- **DATASET CONTENT**:
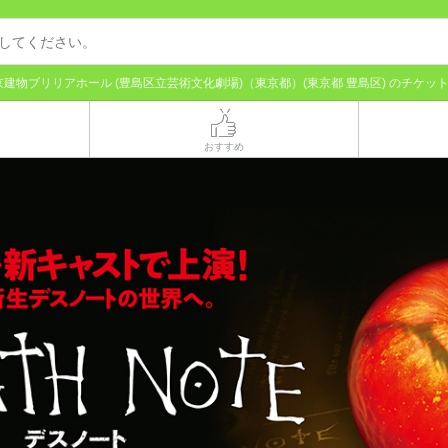
京建物ブリリアホール (豊島区立芸術文化劇場)（東京都）(東京都 豊島区) のチケッ
おすすめ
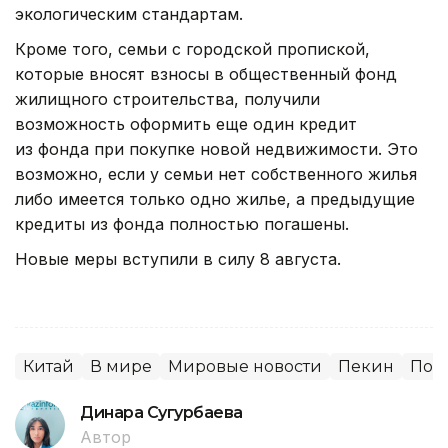
экологическим стандартам.
Кроме того, семьи с городской пропиской,
которые вносят взносы в общественный фонд
жилищного строительства, получили
возможность оформить еще один кредит
из фонда при покупке новой недвижимости. Это
возможно, если у семьи нет собственного жилья
либо имеется только одно жилье, а предыдущие
кредиты из фонда полностью погашены.
Новые меры вступили в силу 8 августа.
Китай
В мире
Мировые новости
Пекин
Пок
Динара Сугурбаева
Автор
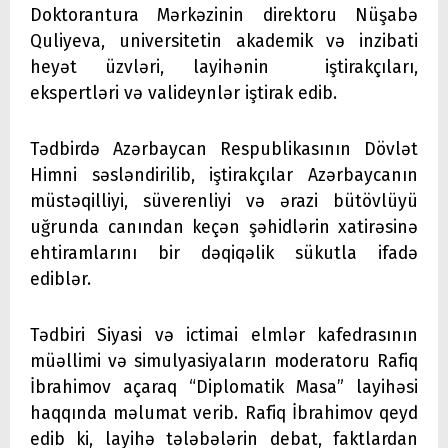
Doktorantura Mərkəzinin direktoru Nüşabə
Quliyeva, universitetin akademik və inzibati
heyət üzvləri, layihənin iştirakçıları,
ekspertləri və valideynlər iştirak edib.
Tədbirdə Azərbaycan Respublikasının Dövlət
Himni səsləndirilib, iştirakçılar Azərbaycanın
müstəqilliyi, süverenliyi və ərazi bütövlüyü
uğrunda canından keçən şəhidlərin xatirəsinə
ehtiramlarını bir dəqiqəlik sükutla ifadə
ediblər.
Tədbiri Siyasi və ictimai elmlər kafedrasının
müəllimi və simulyasiyaların moderatoru Rafiq
İbrahimov açaraq “Diplomatik Masa” layihəsi
haqqında məlumat verib. Rafiq İbrahimov qeyd
edib ki, layihə tələbələrin debat, faktlardan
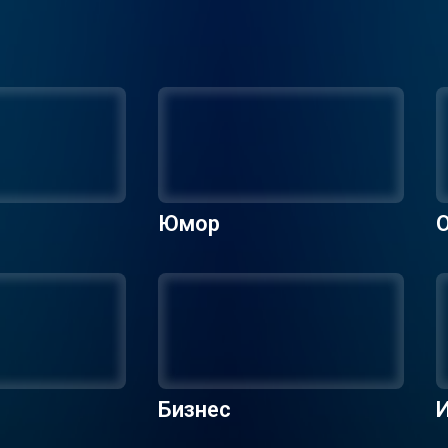
Юмор
О
Бизнес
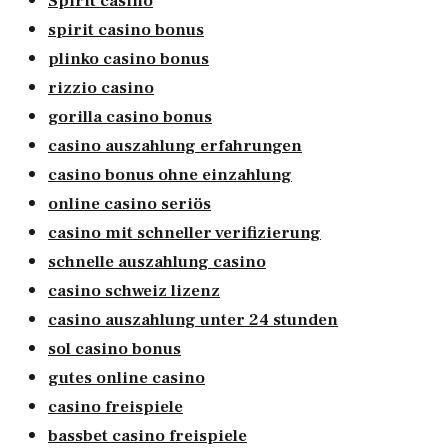
Spirit casino
spirit casino bonus
plinko casino bonus
rizzio casino
gorilla casino bonus
casino auszahlung erfahrungen
casino bonus ohne einzahlung
online casino seriös
casino mit schneller verifizierung
schnelle auszahlung casino
casino schweiz lizenz
casino auszahlung unter 24 stunden
sol casino bonus
gutes online casino
casino freispiele
bassbet casino freispiele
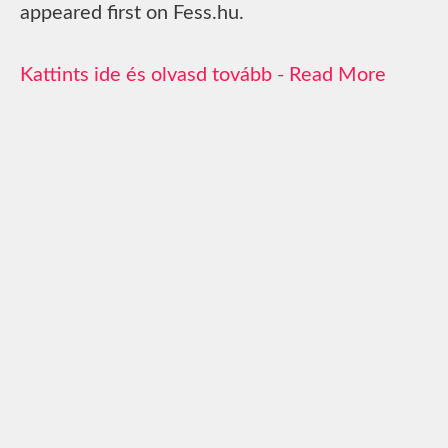
appeared first on Fess.hu.
Read More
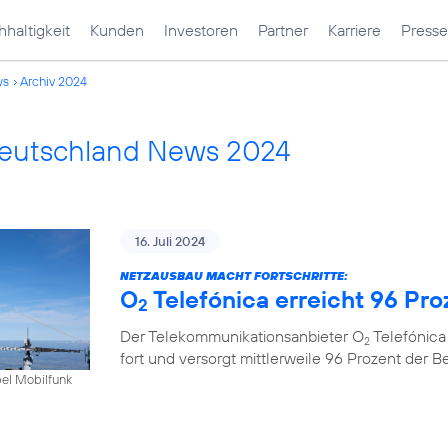
haltigkeit
Kunden
Investoren
Partner
Karriere
Presse
ws
Archiv 2024
Deutschland News 2024
16. Juli 2024
NETZAUSBAU MACHT FORTSCHRITTE:
O
Telefónica erreicht 96 Pr
2
Der Telekommunikationsanbieter O
Telefónica
2
fort und versorgt mittlerweile 96 Prozent der 
bel Mobilfunk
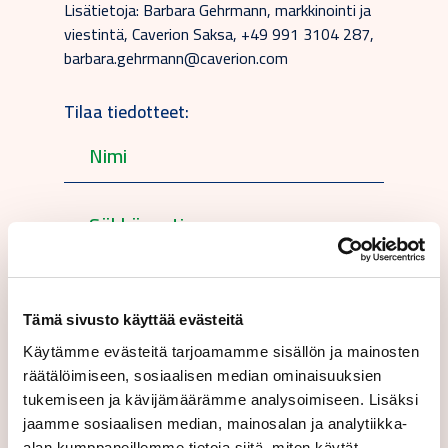
Lisätietoja: Barbara Gehrmann, markkinointi ja
viestintä, Caverion Saksa, +49 991 3104 287,
barbara.gehrmann@caverion.com
Tilaa tiedotteet:
Suomeksi
Tämä sivusto käyttää evästeitä
Lähettämällä tämän lomakkeen hyväksyt
Käytämme evästeitä tarjoamamme sisällön ja mainosten
käyttöehtomme.
räätälöimiseen, sosiaalisen median ominaisuuksien
tukemiseen ja kävijämäärämme analysoimiseen. Lisäksi
jaamme sosiaalisen median, mainosalan ja analytiikka-
alan kumppaneillemme tietoja siitä, miten käytät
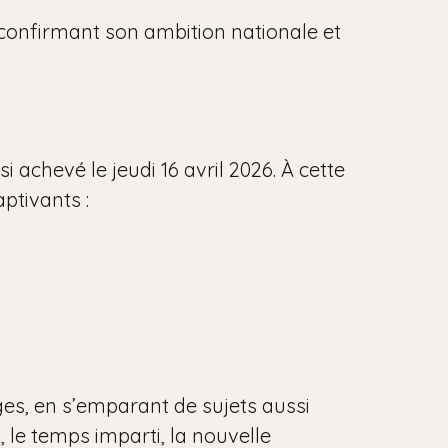
, confirmant son ambition nationale et
 achevé le jeudi 16 avril 2026. À cette
aptivants :
ges, en s’emparant de sujets aussi
, le temps imparti, la nouvelle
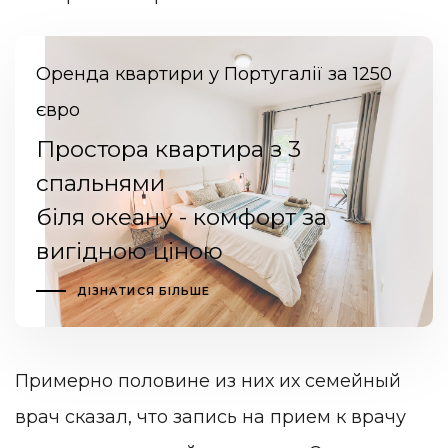
Оренда квартири у Португалії за 1250
євро
Простора квартира з 3
спальнями
біля океану - комфорт за
вигідною ціною
ДІЗНАТИСЯ БІЛЬШЕ
Примерно половине из них их семейный
врач сказал, что запись на прием к врачу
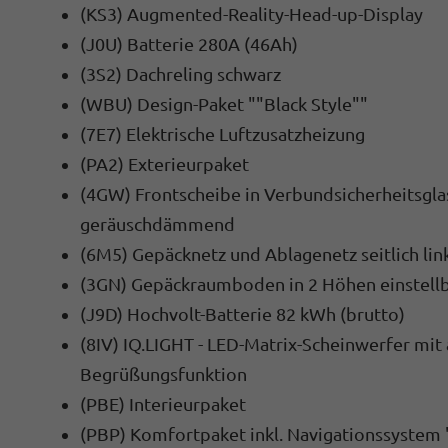
(KS3) Augmented-Reality-Head-up-Display
(J0U) Batterie 280A (46Ah)
(3S2) Dachreling schwarz
(WBU) Design-Paket ""Black Style""
(7E7) Elektrische Luftzusatzheizung
(PA2) Exterieurpaket
(4GW) Frontscheibe in Verbundsicherheitsglas
geräuschdämmend
(6M5) Gepäcknetz und Ablagenetz seitlich lin
(3GN) Gepäckraumboden in 2 Höhen einstellb
(J9D) Hochvolt-Batterie 82 kWh (brutto)
(8IV) IQ.LIGHT - LED-Matrix-Scheinwerfer mit 
Begrüßungsfunktion
(PBE) Interieurpaket
(PBP) Komfortpaket inkl. Navigationssystem 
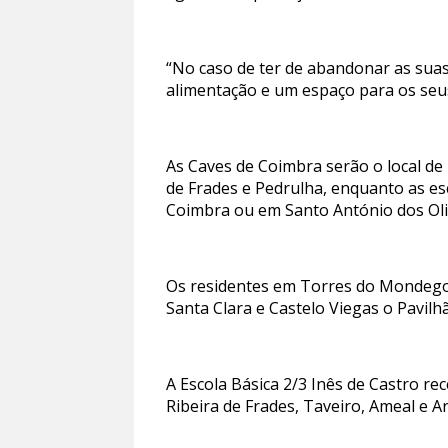
“No caso de ter de abandonar as suas
alimentação e um espaço para os seu
As Caves de Coimbra serão o local de 
de Frades e Pedrulha, enquanto as e
Coimbra ou em Santo António dos Oli
Os residentes em Torres do Mondego 
Santa Clara e Castelo Viegas o Pavilh
A Escola Básica 2/3 Inês de Castro r
Ribeira de Frades, Taveiro, Ameal e Ar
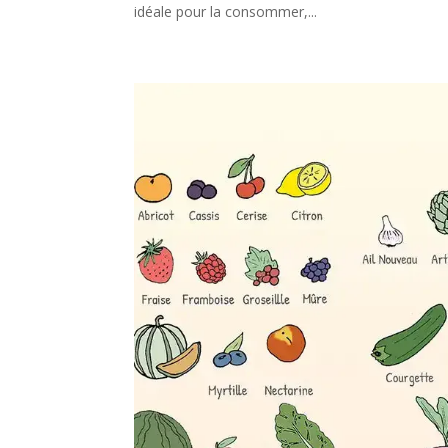
idéale pour la consommer,...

- **WHAT YOU SHOULD DO**: Copy out the lines of the data where the string "İbrahimov" occurs.

- **SOLVED EXERCISE**:
İbrahimov açaraq “Diplomatik Masa” layihəsi
haqqında məlumat verib. Rafiq İbrahimov qeyd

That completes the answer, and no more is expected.